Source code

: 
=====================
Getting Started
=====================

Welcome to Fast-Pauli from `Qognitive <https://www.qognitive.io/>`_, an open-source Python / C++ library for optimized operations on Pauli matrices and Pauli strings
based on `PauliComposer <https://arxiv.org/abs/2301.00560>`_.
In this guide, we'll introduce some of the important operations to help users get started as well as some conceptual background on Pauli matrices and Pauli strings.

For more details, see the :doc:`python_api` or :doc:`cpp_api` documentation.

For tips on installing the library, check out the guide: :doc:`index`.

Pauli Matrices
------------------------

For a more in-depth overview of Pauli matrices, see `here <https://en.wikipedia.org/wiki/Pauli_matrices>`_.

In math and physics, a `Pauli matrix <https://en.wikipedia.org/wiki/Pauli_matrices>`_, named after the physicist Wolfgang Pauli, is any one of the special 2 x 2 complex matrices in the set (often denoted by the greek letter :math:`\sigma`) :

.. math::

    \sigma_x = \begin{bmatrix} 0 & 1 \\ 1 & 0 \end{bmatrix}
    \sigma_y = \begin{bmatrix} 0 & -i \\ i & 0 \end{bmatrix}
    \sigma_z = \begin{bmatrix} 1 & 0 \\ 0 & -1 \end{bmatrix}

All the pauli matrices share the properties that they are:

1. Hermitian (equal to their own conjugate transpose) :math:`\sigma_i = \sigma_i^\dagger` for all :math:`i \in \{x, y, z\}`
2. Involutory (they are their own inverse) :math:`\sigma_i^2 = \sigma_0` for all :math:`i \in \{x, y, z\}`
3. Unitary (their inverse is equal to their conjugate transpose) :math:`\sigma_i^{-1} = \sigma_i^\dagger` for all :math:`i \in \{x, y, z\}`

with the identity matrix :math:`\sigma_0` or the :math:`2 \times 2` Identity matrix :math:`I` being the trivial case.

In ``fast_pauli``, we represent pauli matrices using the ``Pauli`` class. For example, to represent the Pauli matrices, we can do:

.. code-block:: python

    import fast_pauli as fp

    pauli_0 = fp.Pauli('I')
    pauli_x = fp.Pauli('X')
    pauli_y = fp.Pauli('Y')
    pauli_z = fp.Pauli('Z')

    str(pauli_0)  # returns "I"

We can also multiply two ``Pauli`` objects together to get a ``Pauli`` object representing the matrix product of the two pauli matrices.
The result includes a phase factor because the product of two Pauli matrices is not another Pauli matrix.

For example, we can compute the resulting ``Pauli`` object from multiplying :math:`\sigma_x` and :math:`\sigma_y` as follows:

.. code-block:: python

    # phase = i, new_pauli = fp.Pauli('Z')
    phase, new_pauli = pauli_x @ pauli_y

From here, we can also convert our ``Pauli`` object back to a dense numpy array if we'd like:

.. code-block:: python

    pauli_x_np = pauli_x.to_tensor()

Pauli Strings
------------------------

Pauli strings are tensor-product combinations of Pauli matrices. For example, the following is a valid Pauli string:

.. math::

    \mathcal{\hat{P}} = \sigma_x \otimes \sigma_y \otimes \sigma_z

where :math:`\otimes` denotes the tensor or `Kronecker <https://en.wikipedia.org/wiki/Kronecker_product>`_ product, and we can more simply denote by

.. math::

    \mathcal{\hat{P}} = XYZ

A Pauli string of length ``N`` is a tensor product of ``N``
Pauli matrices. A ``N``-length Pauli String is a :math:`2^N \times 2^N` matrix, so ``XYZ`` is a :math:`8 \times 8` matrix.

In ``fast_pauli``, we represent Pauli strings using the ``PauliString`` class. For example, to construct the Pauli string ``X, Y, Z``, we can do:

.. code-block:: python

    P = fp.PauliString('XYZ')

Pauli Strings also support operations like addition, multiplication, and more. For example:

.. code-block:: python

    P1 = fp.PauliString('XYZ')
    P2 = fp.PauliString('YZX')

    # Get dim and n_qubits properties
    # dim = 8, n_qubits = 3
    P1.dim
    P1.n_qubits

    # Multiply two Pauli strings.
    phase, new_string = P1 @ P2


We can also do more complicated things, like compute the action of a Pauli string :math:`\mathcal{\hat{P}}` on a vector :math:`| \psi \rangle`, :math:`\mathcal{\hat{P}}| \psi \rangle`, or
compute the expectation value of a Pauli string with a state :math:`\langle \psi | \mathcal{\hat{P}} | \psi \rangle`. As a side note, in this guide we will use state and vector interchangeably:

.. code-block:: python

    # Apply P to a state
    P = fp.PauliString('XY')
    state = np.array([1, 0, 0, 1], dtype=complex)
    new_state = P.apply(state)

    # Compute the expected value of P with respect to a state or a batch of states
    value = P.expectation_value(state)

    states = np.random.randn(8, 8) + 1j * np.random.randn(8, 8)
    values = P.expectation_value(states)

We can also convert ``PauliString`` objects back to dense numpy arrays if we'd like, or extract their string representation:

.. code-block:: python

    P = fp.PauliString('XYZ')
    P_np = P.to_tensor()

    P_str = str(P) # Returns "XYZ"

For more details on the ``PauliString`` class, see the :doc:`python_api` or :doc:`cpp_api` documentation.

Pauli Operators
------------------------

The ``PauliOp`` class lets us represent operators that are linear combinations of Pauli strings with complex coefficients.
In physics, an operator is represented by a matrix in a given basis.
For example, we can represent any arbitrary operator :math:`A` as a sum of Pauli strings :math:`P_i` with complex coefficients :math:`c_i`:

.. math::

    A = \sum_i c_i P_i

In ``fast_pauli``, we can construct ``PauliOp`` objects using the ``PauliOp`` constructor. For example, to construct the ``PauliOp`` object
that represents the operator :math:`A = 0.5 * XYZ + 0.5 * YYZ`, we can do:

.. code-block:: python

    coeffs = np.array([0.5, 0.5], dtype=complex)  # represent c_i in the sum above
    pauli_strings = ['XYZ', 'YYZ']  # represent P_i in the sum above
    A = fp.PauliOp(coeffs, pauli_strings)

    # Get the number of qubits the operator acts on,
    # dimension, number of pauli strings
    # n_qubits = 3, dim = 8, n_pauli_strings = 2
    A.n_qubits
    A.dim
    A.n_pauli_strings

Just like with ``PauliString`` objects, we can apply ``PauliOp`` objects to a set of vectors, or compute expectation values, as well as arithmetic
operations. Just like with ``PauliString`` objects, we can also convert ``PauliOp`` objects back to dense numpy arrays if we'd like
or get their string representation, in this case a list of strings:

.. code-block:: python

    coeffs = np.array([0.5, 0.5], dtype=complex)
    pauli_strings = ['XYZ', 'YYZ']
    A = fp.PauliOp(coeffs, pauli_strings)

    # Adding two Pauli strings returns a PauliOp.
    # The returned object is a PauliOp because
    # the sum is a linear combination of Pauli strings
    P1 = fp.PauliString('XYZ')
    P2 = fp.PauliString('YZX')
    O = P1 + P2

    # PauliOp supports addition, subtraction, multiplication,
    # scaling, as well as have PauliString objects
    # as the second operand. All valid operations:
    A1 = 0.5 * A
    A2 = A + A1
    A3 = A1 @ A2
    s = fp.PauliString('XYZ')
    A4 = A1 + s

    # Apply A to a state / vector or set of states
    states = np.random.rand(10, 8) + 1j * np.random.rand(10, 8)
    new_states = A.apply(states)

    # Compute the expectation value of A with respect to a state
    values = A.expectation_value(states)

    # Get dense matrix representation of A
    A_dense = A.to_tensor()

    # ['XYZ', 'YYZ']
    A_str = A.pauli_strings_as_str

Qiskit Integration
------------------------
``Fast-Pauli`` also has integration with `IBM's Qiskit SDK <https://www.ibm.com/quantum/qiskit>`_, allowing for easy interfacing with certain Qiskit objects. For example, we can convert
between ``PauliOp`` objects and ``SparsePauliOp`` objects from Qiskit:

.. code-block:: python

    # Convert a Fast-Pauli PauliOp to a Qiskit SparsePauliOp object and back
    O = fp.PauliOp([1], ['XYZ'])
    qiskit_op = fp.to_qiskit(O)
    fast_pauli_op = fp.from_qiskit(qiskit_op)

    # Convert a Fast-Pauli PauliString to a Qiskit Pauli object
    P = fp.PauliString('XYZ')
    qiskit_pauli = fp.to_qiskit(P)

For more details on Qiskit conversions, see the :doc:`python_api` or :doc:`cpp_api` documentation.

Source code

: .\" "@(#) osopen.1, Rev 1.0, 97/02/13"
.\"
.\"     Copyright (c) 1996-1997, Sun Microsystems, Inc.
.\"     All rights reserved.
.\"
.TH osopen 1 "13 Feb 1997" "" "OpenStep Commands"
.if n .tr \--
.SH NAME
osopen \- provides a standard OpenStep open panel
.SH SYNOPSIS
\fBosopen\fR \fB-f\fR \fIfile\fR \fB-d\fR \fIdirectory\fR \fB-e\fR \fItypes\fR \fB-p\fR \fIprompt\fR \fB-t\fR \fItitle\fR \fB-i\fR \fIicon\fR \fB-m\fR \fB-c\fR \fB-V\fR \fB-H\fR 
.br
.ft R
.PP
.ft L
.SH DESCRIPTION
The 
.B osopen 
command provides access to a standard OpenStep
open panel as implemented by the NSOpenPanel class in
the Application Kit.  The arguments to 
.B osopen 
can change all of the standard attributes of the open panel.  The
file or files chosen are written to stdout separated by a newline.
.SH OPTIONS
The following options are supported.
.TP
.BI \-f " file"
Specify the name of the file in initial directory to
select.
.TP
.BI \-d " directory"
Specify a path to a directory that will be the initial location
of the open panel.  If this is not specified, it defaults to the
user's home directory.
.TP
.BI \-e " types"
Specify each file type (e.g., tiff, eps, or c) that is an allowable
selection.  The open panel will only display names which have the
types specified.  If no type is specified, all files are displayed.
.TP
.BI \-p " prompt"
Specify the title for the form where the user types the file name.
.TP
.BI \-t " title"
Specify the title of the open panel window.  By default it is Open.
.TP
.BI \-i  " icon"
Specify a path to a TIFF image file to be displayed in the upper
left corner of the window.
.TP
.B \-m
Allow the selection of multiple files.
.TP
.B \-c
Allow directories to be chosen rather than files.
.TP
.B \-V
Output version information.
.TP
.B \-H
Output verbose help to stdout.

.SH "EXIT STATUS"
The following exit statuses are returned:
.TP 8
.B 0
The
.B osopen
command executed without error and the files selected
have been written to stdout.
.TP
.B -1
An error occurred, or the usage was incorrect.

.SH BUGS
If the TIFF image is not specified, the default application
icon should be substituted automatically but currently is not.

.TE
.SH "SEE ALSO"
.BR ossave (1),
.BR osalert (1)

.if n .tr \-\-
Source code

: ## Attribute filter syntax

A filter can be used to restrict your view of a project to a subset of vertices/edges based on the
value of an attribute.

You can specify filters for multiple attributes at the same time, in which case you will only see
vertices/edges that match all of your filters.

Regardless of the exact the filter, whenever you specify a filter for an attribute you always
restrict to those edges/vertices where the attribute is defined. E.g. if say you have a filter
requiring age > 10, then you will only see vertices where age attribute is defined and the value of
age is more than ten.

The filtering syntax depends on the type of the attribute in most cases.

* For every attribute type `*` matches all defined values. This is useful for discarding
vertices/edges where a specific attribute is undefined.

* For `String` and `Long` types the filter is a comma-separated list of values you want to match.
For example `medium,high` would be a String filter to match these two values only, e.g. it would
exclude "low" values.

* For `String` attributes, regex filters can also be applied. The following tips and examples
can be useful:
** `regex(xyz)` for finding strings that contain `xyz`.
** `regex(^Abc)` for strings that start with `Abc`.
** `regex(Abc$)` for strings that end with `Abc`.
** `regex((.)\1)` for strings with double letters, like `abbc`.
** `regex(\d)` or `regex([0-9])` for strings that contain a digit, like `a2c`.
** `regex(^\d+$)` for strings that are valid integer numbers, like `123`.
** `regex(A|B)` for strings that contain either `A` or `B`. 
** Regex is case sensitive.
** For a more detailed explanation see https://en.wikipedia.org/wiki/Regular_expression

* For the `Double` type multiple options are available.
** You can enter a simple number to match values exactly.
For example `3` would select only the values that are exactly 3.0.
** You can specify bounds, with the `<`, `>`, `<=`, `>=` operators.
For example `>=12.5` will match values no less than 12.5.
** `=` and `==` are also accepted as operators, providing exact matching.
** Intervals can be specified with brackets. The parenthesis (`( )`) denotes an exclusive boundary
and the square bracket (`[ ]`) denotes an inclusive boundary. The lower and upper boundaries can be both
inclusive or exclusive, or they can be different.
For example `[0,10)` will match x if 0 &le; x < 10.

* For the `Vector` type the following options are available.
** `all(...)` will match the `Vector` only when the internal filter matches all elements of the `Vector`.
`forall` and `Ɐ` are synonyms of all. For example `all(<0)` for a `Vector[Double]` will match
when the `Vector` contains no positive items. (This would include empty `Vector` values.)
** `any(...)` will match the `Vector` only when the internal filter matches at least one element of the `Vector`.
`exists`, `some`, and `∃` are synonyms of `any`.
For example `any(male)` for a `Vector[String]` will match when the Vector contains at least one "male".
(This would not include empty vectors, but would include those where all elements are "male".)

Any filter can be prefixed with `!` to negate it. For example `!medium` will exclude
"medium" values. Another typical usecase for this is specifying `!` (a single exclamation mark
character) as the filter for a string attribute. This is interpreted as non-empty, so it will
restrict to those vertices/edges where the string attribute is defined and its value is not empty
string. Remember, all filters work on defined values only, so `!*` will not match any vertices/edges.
——
» What you have to do
When copying the data above, please keep exactly the lines from its first line through the line with "with the identity", both ends included, and drop the rest.

» Worked solution
Source code

: 
=====================
Getting Started
=====================

Welcome to Fast-Pauli from `Qognitive <https://www.qognitive.io/>`_, an open-source Python / C++ library for optimized operations on Pauli matrices and Pauli strings
based on `PauliComposer <https://arxiv.org/abs/2301.00560>`_.
In this guide, we'll introduce some of the important operations to help users get started as well as some conceptual background on Pauli matrices and Pauli strings.

For more details, see the :doc:`python_api` or :doc:`cpp_api` documentation.

For tips on installing the library, check out the guide: :doc:`index`.

Pauli Matrices
------------------------

For a more in-depth overview of Pauli matrices, see `here <https://en.wikipedia.org/wiki/Pauli_matrices>`_.

In math and physics, a `Pauli matrix <https://en.wikipedia.org/wiki/Pauli_matrices>`_, named after the physicist Wolfgang Pauli, is any one of the special 2 x 2 complex matrices in the set (often denoted by the greek letter :math:`\sigma`) :

.. math::

    \sigma_x = \begin{bmatrix} 0 & 1 \\ 1 & 0 \end{bmatrix}
    \sigma_y = \begin{bmatrix} 0 & -i \\ i & 0 \end{bmatrix}
    \sigma_z = \begin{bmatrix} 1 & 0 \\ 0 & -1 \end{bmatrix}

All the pauli matrices share the properties that they are:

1. Hermitian (equal to their own conjugate transpose) :math:`\sigma_i = \sigma_i^\dagger` for all :math:`i \in \{x, y, z\}`
2. Involutory (they are their own inverse) :math:`\sigma_i^2 = \sigma_0` for all :math:`i \in \{x, y, z\}`
3. Unitary (their inverse is equal to their conjugate transpose) :math:`\sigma_i^{-1} = \sigma_i^\dagger` for all :math:`i \in \{x, y, z\}`

with the identity matrix :math:`\sigma_0` or the :math:`2 \times 2` Identity matrix :math:`I` being the trivial case.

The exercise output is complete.